I’m no longer young, but I am (touch wood) a lot healthier than nearly all of the locals I know, largely because I protect my health through lifestyle choices (regular exercise, sensible diet, careful driving, no smoking, binge drinking or binlang chewing, etc.). I have certainly paid in at least ten times as much as I’ve ever taken out of the jianbao system. After its inception, I went something like four years before I even used it for the first time. If I hadn’t got married to a Taiwanese woman, and had to occasionally humour her by going to see a doctor when it wasn’t absolutely essential for me to do so, I’d almost certainly have averaged less than one visit to doctor or dentist per year. As it is, I’ve probably averaged close to two, and have paid for all the big stuff myself (NT$90,000 for a tooth implant, NT$45,000 for a health check and scan, NT$40,000 for my daughter’s birth and a hospitalization when she was seriously ill). I am definitely not an NHI leach, and I bet the majority of foreigners here would appear on the same side of the ledger as me.
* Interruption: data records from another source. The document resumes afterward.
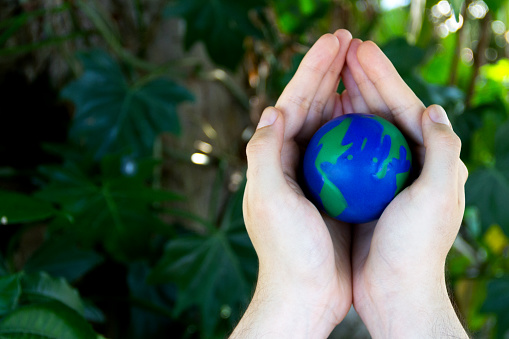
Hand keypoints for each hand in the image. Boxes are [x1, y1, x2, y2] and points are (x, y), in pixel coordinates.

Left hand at [230, 30, 352, 337]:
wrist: (305, 293)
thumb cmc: (286, 251)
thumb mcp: (269, 201)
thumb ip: (264, 154)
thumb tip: (272, 108)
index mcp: (274, 156)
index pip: (294, 102)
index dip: (312, 69)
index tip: (335, 40)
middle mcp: (291, 159)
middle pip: (312, 105)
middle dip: (328, 70)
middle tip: (350, 39)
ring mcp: (313, 173)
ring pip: (331, 124)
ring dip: (345, 92)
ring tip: (362, 65)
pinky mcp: (333, 189)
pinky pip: (349, 150)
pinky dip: (359, 128)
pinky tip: (373, 115)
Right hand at [342, 39, 468, 336]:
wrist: (393, 292)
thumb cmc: (416, 248)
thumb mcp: (438, 197)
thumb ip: (443, 150)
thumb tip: (433, 107)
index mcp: (432, 159)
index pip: (405, 106)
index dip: (382, 75)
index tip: (359, 48)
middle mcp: (409, 164)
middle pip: (382, 111)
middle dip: (362, 78)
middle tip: (340, 48)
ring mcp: (383, 178)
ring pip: (363, 128)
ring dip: (347, 97)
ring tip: (330, 72)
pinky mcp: (363, 193)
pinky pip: (347, 153)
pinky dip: (336, 132)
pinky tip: (321, 118)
But those politicians are pandering to a strong vein of xenophobia. It might be just my over-active imagination, but when I do visit a hospital and proffer my NHI card, I sense that some other people there, usually old ones, are eyeing me malignantly and thinking: “Why’s that bloody foreigner here, sucking on our NHI teat? How did he get his hands on that NHI card? It’s not right, it isn’t. Bloody foreigners!”

[quote=“Mawvellous”]

Yes, foreign students pay in more than they take out, but check out this “calculation” from DPP legislators Pan Men-an 潘孟安 and Chen Ting-fei 陳亭妃

Annual premiums for foreign students (NT749/month) NT8988/year
Average annual medical expenses for foreign students NT6200/year
Surplus NT2788

Average annual medical expenses for foreign students NT6200/year plus government subsidy (NT500/month) NT12200/year
Extra burden on Taiwanese citizens NT3212/year

Of course, it is an absurd calculation, because the “government subsidy” of NT500/month just ends up as a surplus in the NHI system. Premiums paid for my foreign students more than cover their medical expenses. But this didn’t stop Pan and Chen advertising their claim that every foreign student is costing Taiwanese taxpayers NT3212/year.[/quote]

Do you have ballpark numbers for the average Taiwanese citizen?
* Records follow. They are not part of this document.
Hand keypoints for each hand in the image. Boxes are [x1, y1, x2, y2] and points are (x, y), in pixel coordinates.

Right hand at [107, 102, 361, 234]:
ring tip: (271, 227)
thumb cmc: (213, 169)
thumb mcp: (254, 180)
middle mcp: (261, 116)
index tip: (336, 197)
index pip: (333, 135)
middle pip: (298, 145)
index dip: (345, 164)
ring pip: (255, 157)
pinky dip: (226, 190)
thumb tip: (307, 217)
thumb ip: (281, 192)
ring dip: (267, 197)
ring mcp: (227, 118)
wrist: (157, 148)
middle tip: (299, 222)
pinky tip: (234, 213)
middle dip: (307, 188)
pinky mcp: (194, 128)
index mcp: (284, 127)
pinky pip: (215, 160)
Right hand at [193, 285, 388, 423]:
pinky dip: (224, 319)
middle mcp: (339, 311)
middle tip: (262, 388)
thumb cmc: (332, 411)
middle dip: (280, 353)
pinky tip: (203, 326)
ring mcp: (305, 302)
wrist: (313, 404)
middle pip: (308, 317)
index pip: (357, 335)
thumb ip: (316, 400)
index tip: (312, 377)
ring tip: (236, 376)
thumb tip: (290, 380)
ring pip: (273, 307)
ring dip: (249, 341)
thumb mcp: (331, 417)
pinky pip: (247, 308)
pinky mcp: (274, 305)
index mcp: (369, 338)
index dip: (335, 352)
Obviously there is a political motivation to make these statements but I’m guessing that the basis of these comments (and others like Yushan permits) are due to the red ink that these programs are generating and politicians obviously can’t raise premiums on their constituents.

Abacus: Yet foreigners aren’t creating red ink, the locals are. I don’t know what the rationale is though. Make the foreigners pay? What are the relative numbers of foreigners and locals? It would have to be at least twenty locals to each foreigner. The foreigners’ premiums would have to go through the roof to cover those. Under those circumstances, no foreigners would come here, except the tiny, tiny percentage on massive expat packages. So then there wouldn’t be any foreigners (“Woohoo!” cry the local xenophobes), but the red ink from locals would remain (“Doh!” cry the local xenophobes). Typical labour/capital flight.

What does ‘red ink’ mean?

A deficit. Expenditures exceeding receipts.

A deficit. Expenditures exceeding receipts.[/quote]

Indeed. The colour of the ink in the ledger in each case is where we get the phrases “in the black” and “in the red”.

You don’t know what red ink means? It’s a pretty common term.

I’ve heard “in the red” about a hundred times before. But I’ve never heard “red ink”. Urbandictionary has the former but not the latter.